With the recent evolution of LIDAR (Light Detection and Ranging) and 3D scanning equipment, many professional fields such as Topology, Architecture, Civil and Industrial Engineering, VFX, etc. are incorporating this technology to their standard workflow. They are able to capture the surrounding reality (objects, environment) and its features with a great precision and reliability. These huge datasets, called point clouds, are composed of even billions of 3D samples without topological structure. Each one of these points contains its space coordinates and different data representing its properties, such as color, reflection index, temperature, etc.

Professionals normally use point clouds to detailed visualization of the subject of study, and also to apply complex algorithms (such as filtering, measurement, etc.) for analysis.

Working with these huge datasets (in the order of terabytes) is very expensive as they usually overweight the memory capacities of current systems (in the order of gigabytes), even high-end workstations. Moreover the structure of point clouds (3D fixed single elements massively repeated) makes it perfect candidates for parallel processing and rendering. Nowadays GPUs offer this possibility in low-end machines, both for visualization (OpenGL) and computing (OpenCL or CUDA).

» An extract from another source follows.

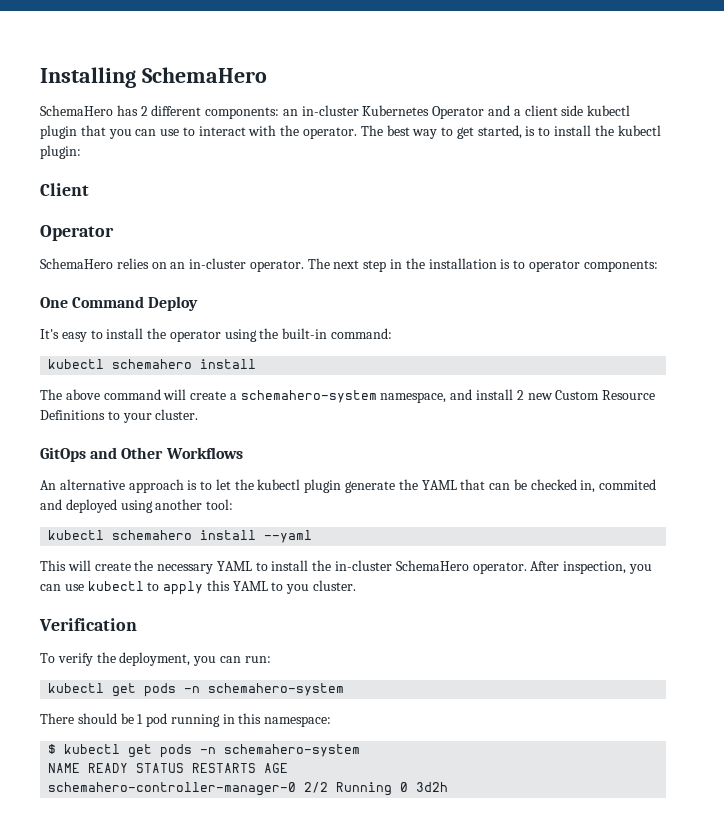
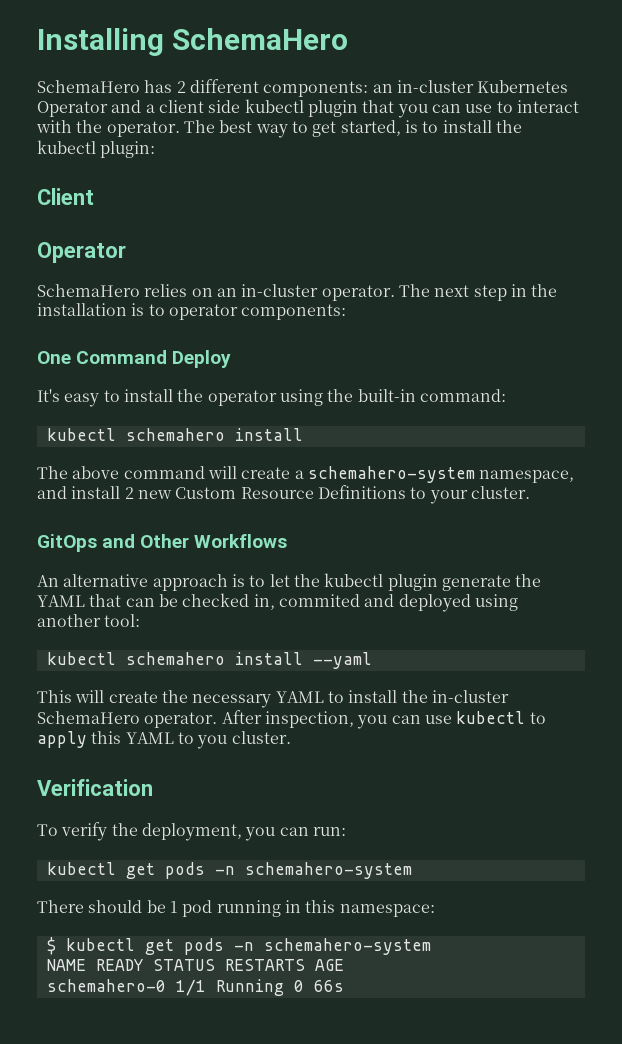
[48,782,329,796] schemahero-controller-manager-0 2/2 -> [46,979,206,996] schemahero-0 1/1
[416,782,449,792] 3d2h -> [313,980,344,992] 66s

This Master Thesis presents Point Cloud Manager, a complete solution for out-of-core visualization and processing of arbitrary-sized point clouds in commodity hardware. To achieve this goals, its core library implements two new concepts:

  • Multiresolution spatial hierarchical structures that optimize data organization using levels-of-detail.
  • Dual-level software cache that efficiently transfer data-chunks across different levels of the memory hierarchy (HDD – RAM – VRAM) exploiting its spatial nature.

In addition, the whole PCM package offers a set of tools for end-users as well as a complete framework for developers that allows to extend the functionality and to implement user-custom processes, both for CPUs and GPUs.

Keywords: point cloud, multiresolution system, big-data, parallel processing, GPU computing, out-of-core rendering, hierarchical data structure, multilevel software cache, levels-of-detail.

Computer Science graduation thesis (2011) 

Multitouch interactive surfaces:
development of prototype, control system and application paradigms for 3D visualization


[5.2 MB, spanish, PDF]

I presented my end of degree project at the University of A Coruña as one of the works I made working with VideaLab. It is about multitouch surfaces and its application to 3D visualization.

There are three main objectives or subjets in it:

  • Software: design and development of a cross-platform, multithread, client-server system to control any kind of multitouch device (even home-made ones), with a easy interface to be integrated with arbitrary applications.
  • Hardware: the construction of a full usable prototype, following the optics principle of FTIR, that was broadly used in different presentations, exhibitions, etc.
  • Research: the creation and development of two new paradigms of 3D movement in 3D that responses to the gestures of the user, as a natural interface. Mainly to be used in architecture and terrain visualization. They are called PRotaZoom and Walk-through.